» Task requirements:
Copy out, from the data, each line containing the string "down".

» The data:

Start of Block

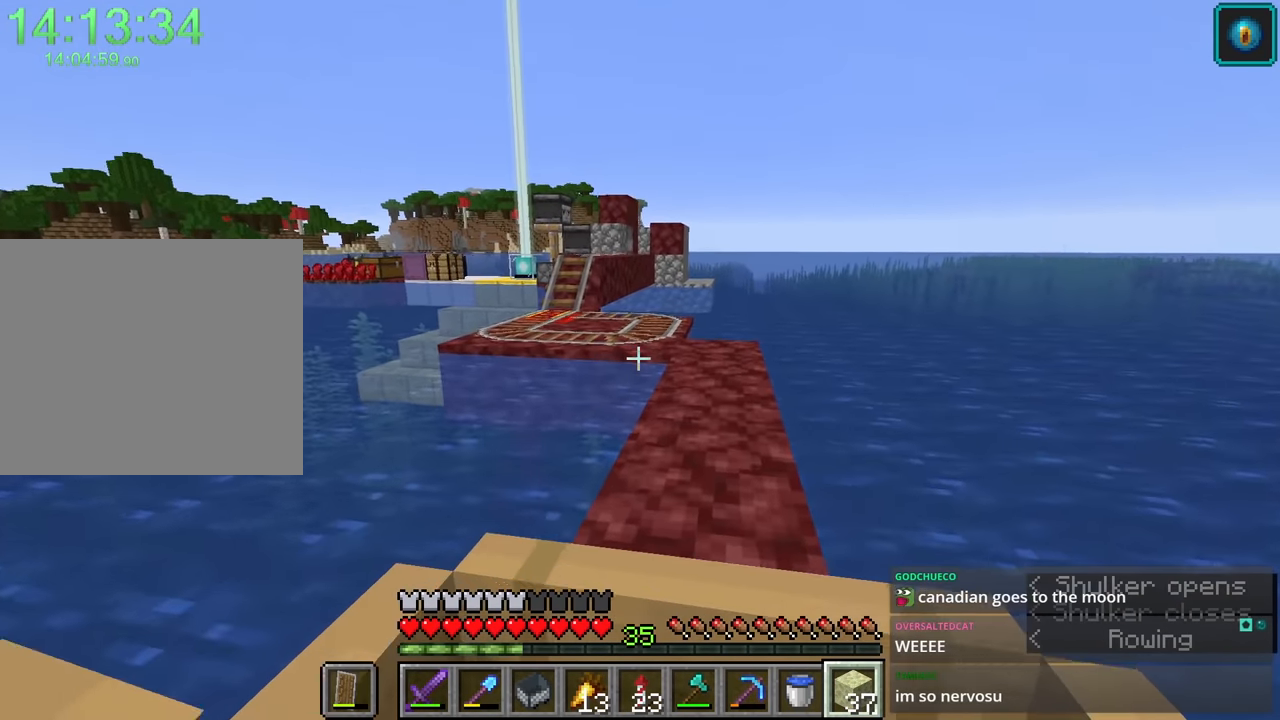
{"keys": ["w"], "mouse": [], "events": [[316, "mouse_mb4", "down"], [416, "mouse_mb4", "up"]]}
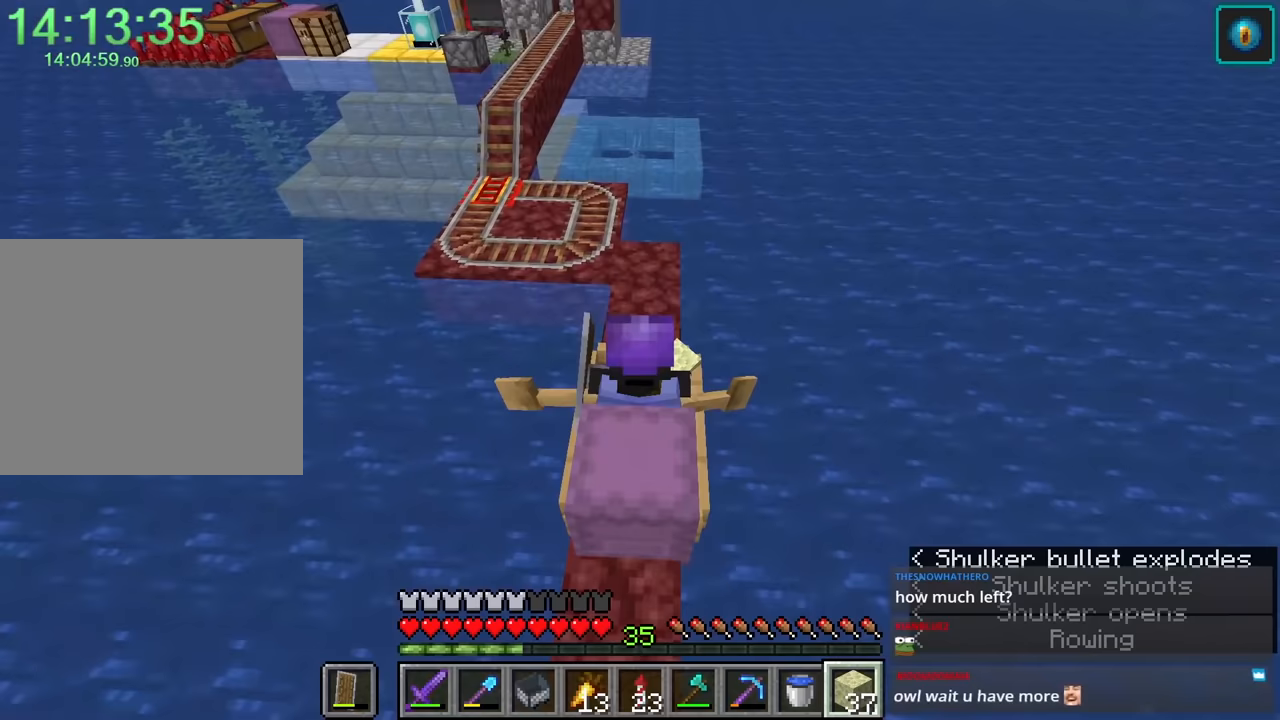
{"keys": ["w"], "mouse": [], "events": []}
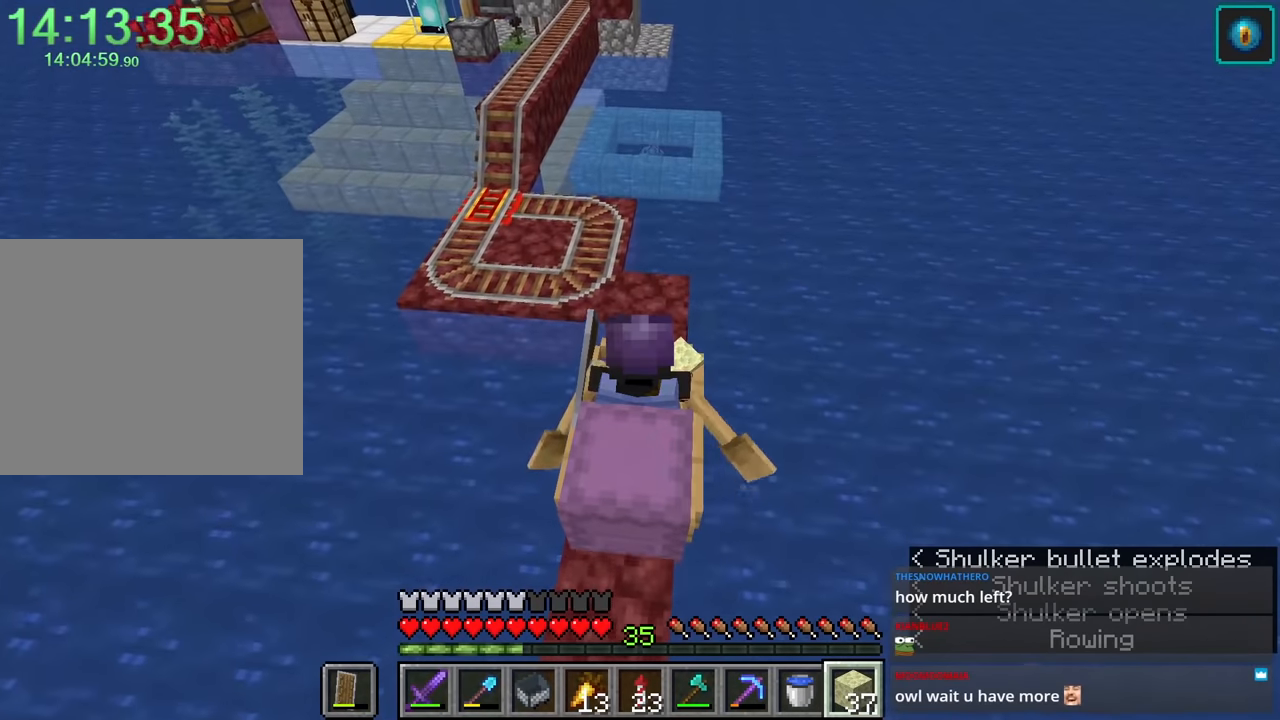
{"keys": [], "mouse": ["right"], "events": [[300, "a", "down"], [383, "w", "up"], [433, "a", "up"], [483, "mouse_right", "down"]]}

End of Block

» Your solution:
{"keys": ["w"], "mouse": [], "events": [[316, "mouse_mb4", "down"], [416, "mouse_mb4", "up"]]}
{"keys": [], "mouse": ["right"], "events": [[300, "a", "down"], [383, "w", "up"], [433, "a", "up"], [483, "mouse_right", "down"]]}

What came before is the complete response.